No one answered him. They all looked scared out of their minds, with the sudden realization that they had angered the world's most powerful wizard.
"Ya has fan girls," Unicorn whispered to Quaraun, laughing.
"Don't remind me. I'm trying to keep a low profile..."
"By wearing the pinkest dresses ya can find?"
"I'm wanted by the Guild."
"Aye. And they want ya dead. These people here want ya alive, so's they can kiss ya feet and crown ya god. Ya ought to like that."
"They're worse then ZooLock," Quaraun grumbled.
He hated helping people. At the same time, he hated the guilty feeling he got whenever someone asked for help and he said no to them. Everyone knew the stories. No one knew the truth.
"Tell me what you want."
"You said that...
"Ya said that too..." Unicorn said.
A dark and stormy night dimmed in comparison to what it was now.
"They attack their own people and claim it was their enemies."
"Why?"
"No idea."
"In the process of cleaning up, the government and church betrays them and has them all murdered by the army."
"Murdered by the army?"
"Probably."
"As an outsider, what is your opinion on the human race?"
"I'm confused. Why are you telling me these things?"
"You're an Elf."
"Yes. Which is why I am wondering why you, a lowly Human, is speaking to me."
"Mmmm, I loves de smell of decomposing bodies in de morning."
Quaraun and the Human both looked at Unicorn questioningly.
"Does ya no smell it?" Unicorn asked, seeing Quaraun's confusion.
"No. I'm an Elf not a Bloodhound."
"They is burning bodies."
"Who is?"
"De Humans. I smells the burnt blood of half-Elves un young-uns. De Humans around dese parts is burning child'en un Half-Elves. Dis village not so nice as it looks."
"Burning Half-Elves?"
"Aye."
"That's not right."
But before Quaraun could consider this more...
"Quaraun!"
"ZooLock?" Quaraun asked when he saw the squid headed priest. "What are you doing here?"
"Quaraun!" ZooLock exclaimed, uncharacteristically happy to see the Elf. "I thought I'd lost you!"
"I'd hoped I'd lost you," Quaraun snarled.
"Good to see you too!" ZooLock wrapped many tentacles around the Elf to hug him.
"Let go of me!" Quaraun yelled, trying to wriggle out of the Thullid's grasp.
"How have you been?"
"Terrible. A crazy boat person took us down river on an otter cat in a brook instead of a river. Santa Claus is apparently an evil bastard, and Unicorn is eating Human Head cheese."
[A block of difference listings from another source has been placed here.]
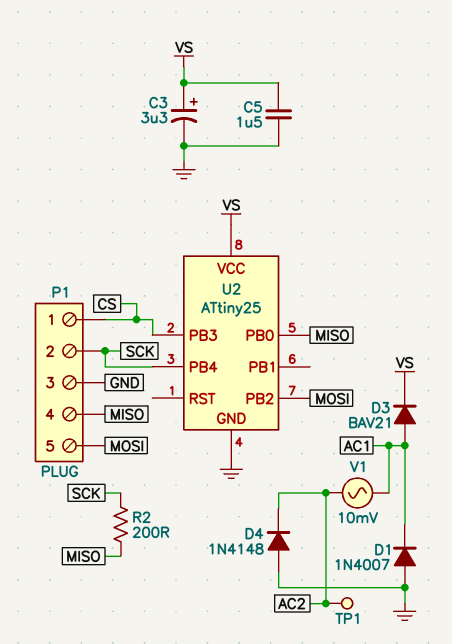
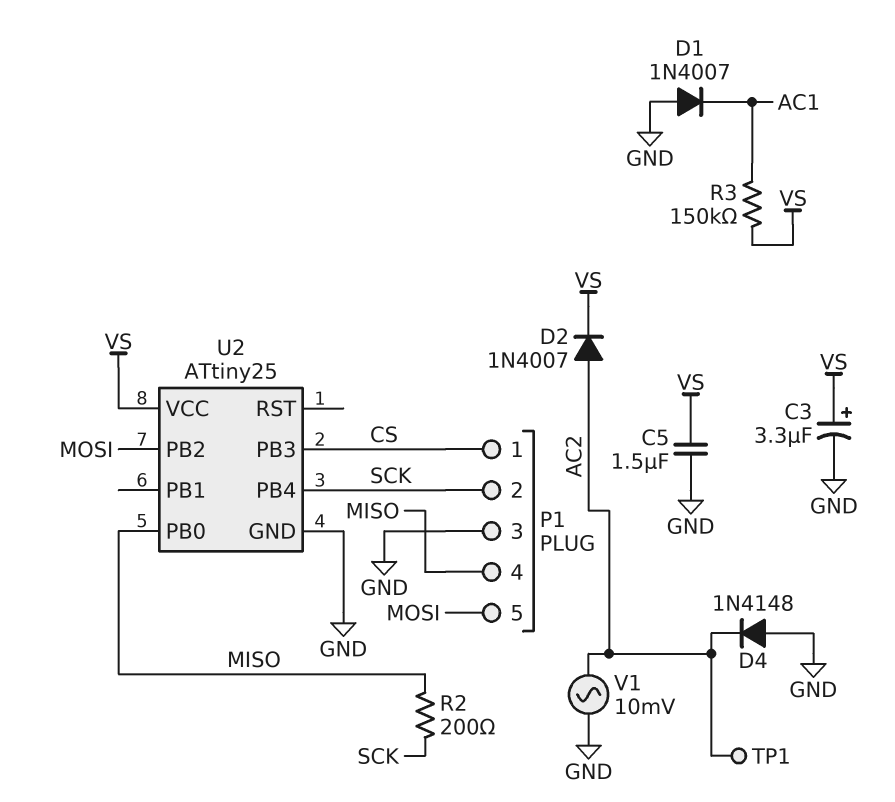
D2: none -> diode 1N4007 (A AC2, K VS)
D3: diode BAV21 (A AC1, K VS) -> none
R3: none -> 150k (AC1, VS)
V1: AC 10mV (AC1, AC2) -> AC 10mV (AC2, GND)

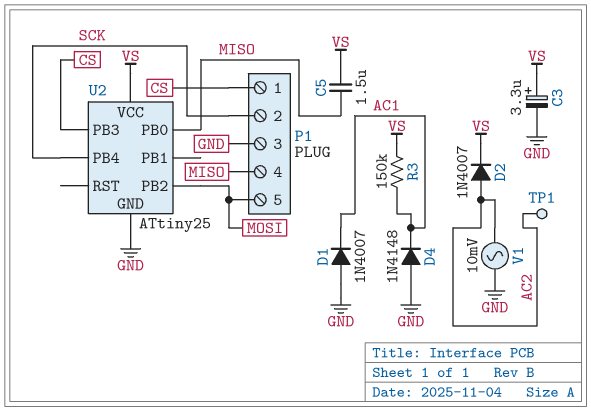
C5: 1.5uF (GND, VS) -> 1.5uF (MISO, VS)
D4: diode 1N4148 (A GND, K AC2) -> diode 1N4148 (A GND, K AC1)
R2: 200 (MISO, SCK) -> none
"Marvelous! How is your leg?"
"It hurts like Hell, thank you for asking. I didn't want to be reminded of it."
"This town has a tavern, I'll get you a room there."
"Why you being nice to me?"
"Why shouldn't I be?"
"You're never nice to me."
"I think, you've misunderstood me."
"You locked me in a bowl for centuries and then you stuffed me in this Elf. You delight in tormenting me. What's there to misunderstand?"
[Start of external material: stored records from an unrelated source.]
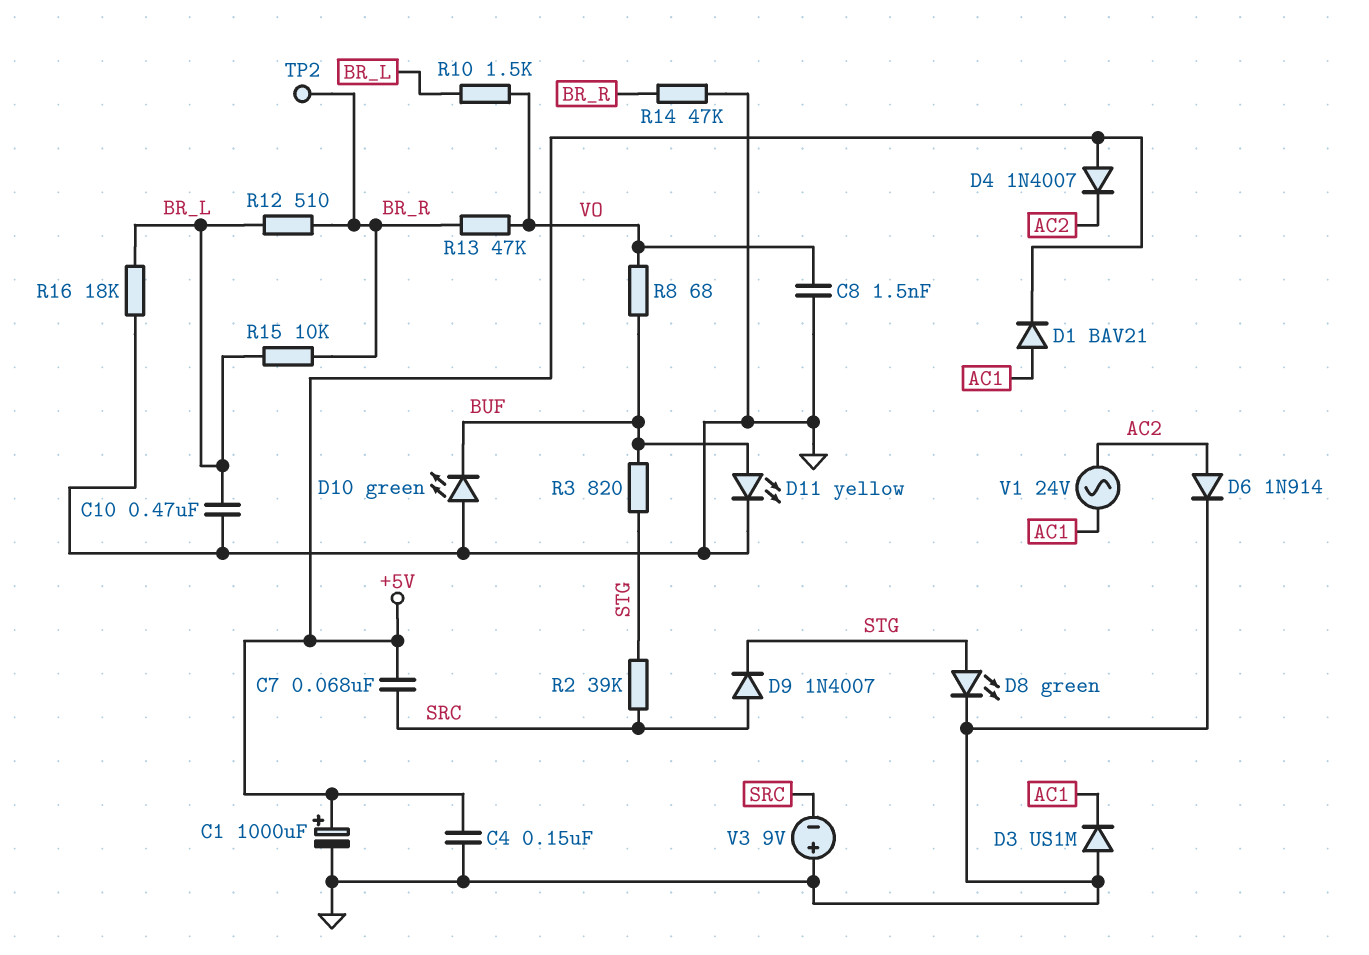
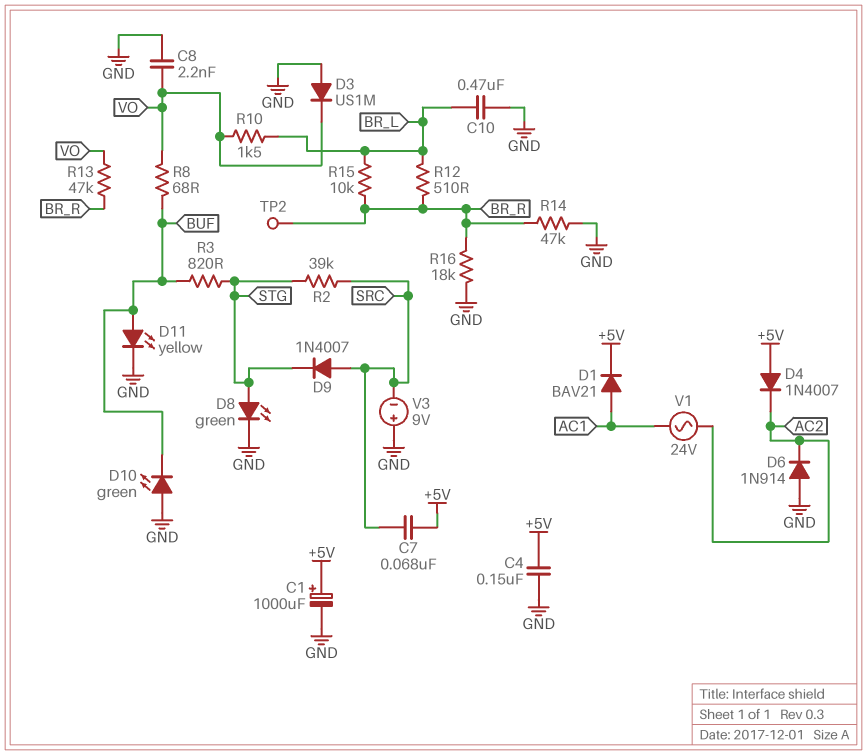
C8: 1.5nF (GND, VO) -> 2.2nF (GND, VO)
D3: diode US1M (A GND, K AC1) -> diode US1M (A GND, K VO)
D6: diode 1N914 (A AC2, K GND) -> diode 1N914 (A GND, K AC2)
R16: 18k (BR_L, GND) -> 18k (BR_R, GND)

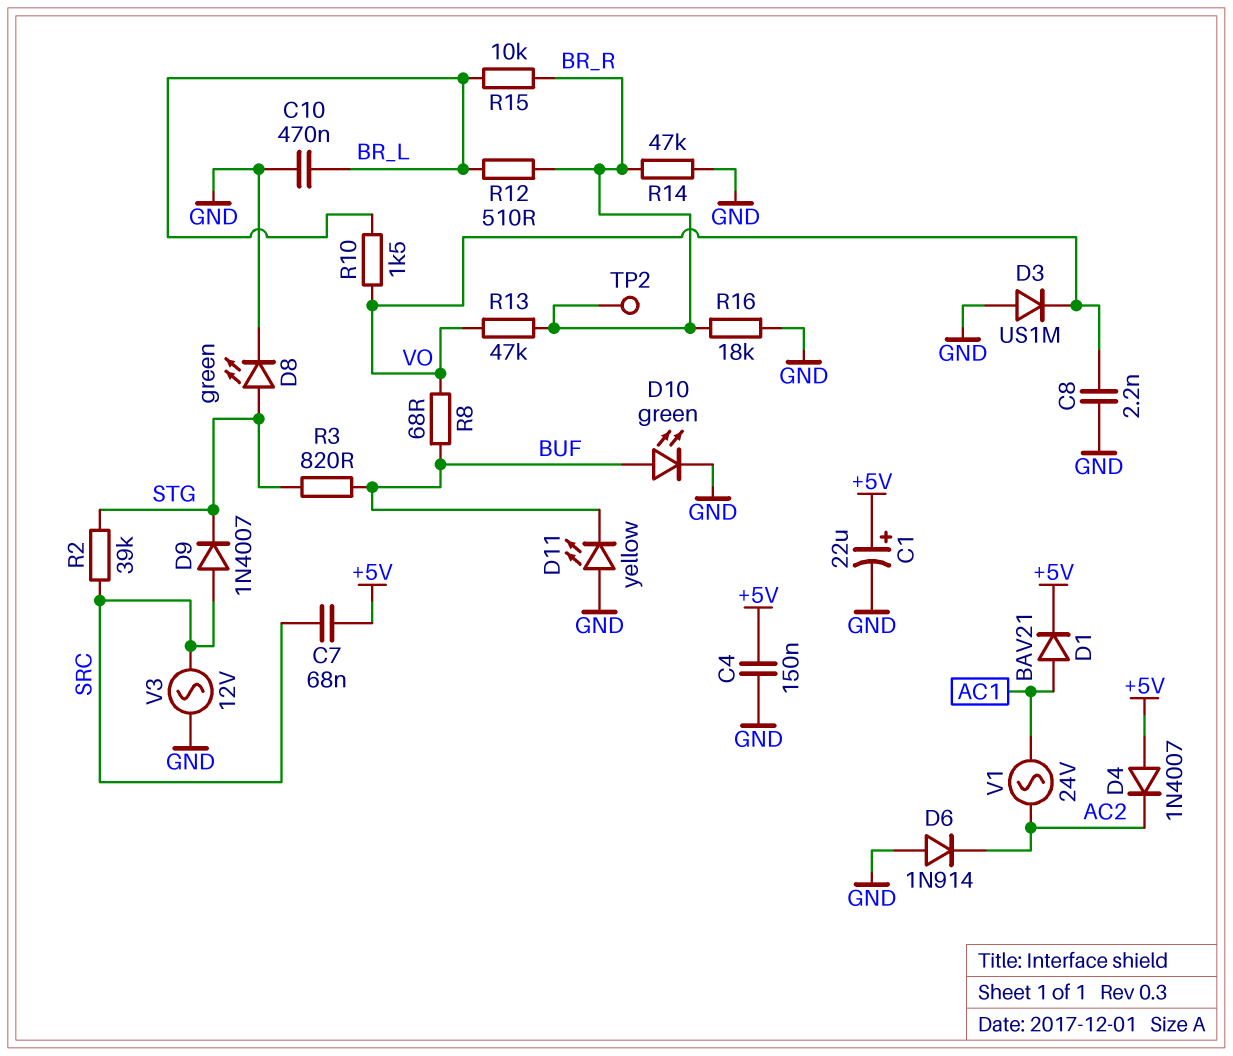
C1: 1000uF (plus +5V, minus GND) -> 22uF (plus +5V, minus GND)
D10: LED green (A GND, K BUF) -> LED green (A BUF, K GND)
D11: LED yellow (A BUF, K GND) -> LED yellow (A GND, K BUF)
V3: 9V (plus GND, minus SRC) -> AC 12V (GND, SRC)

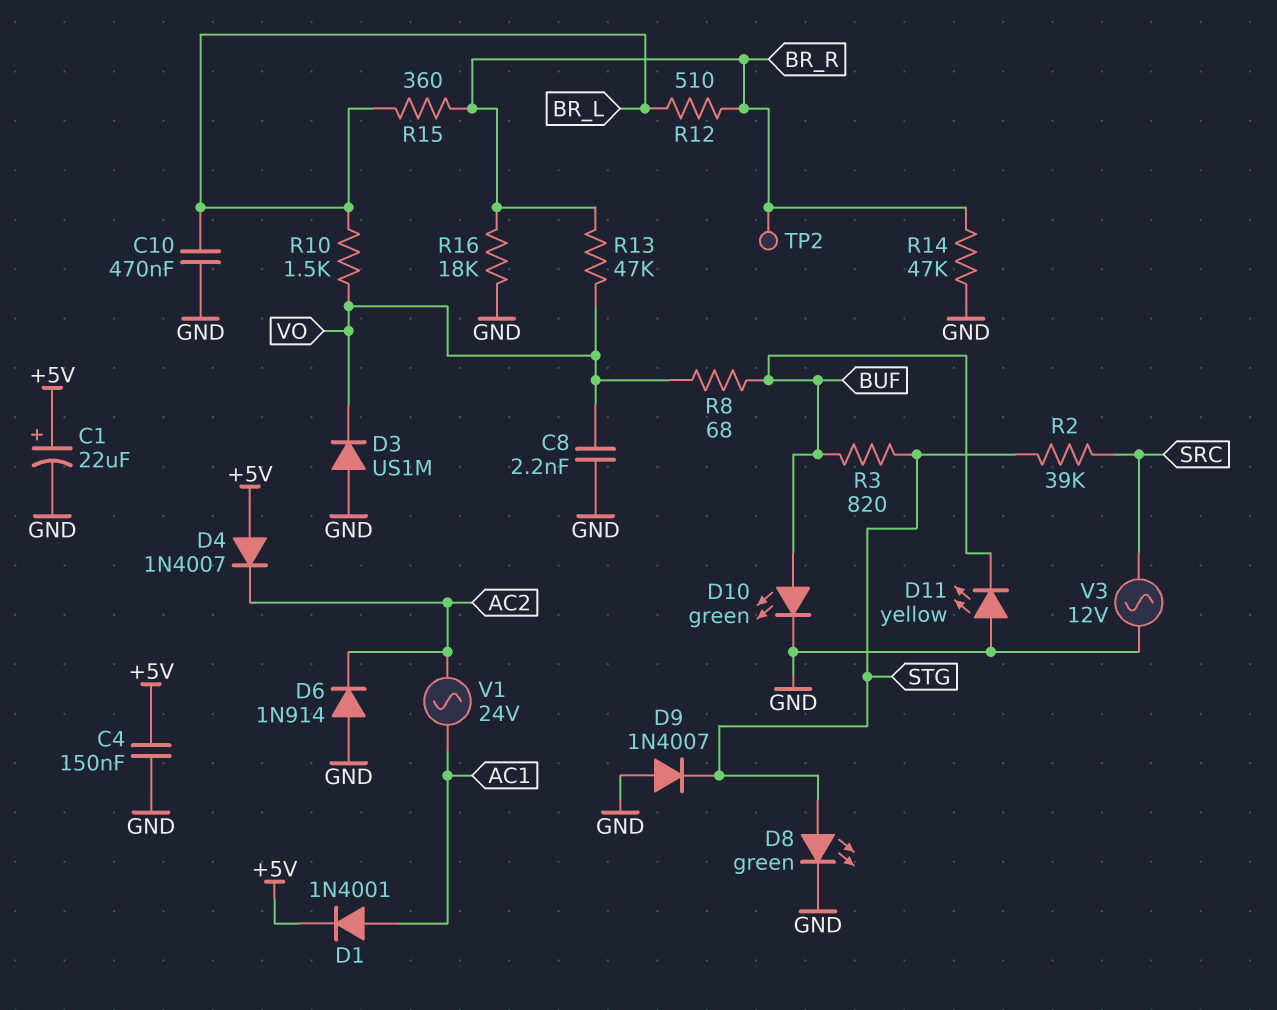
C7: 68nF (+5V, SRC) -> none
D1: diode BAV21 (A AC1, K +5V) -> diode 1N4001 (A AC1, K +5V)
D9: diode 1N4007 (A SRC, K STG) -> diode 1N4007 (A GND, K STG)
R15: 10k (BR_L, BR_R) -> 360 (BR_L, BR_R)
"I was trying to take care of you. As I still am."
"You're up to something."
"No. I just finally realized you felt like you were my prisoner all those years and I had no idea you felt that way. I wanted to make life good for you. You never had to do anything. We always did everything for you."
"I couldn't even move."
"We didn't know you wanted to."
"I lived in the ocean. Free to swim wherever I pleased. You put me in a bowl! Now I'm trapped in an Elf, but at least I can move his body and make him travel."
"Well, I am deeply sorry. I didn't know."
"I don't believe you."
"Let me make it up to you."
"How?"
"I'll serve you."
"You got your chains off."
"Oh, yes, but they are right here." ZooLock pulled out his chains. "No reason to wear them if you weren't there to drag me around. Look. I'll put them back on, so you can drag me around again."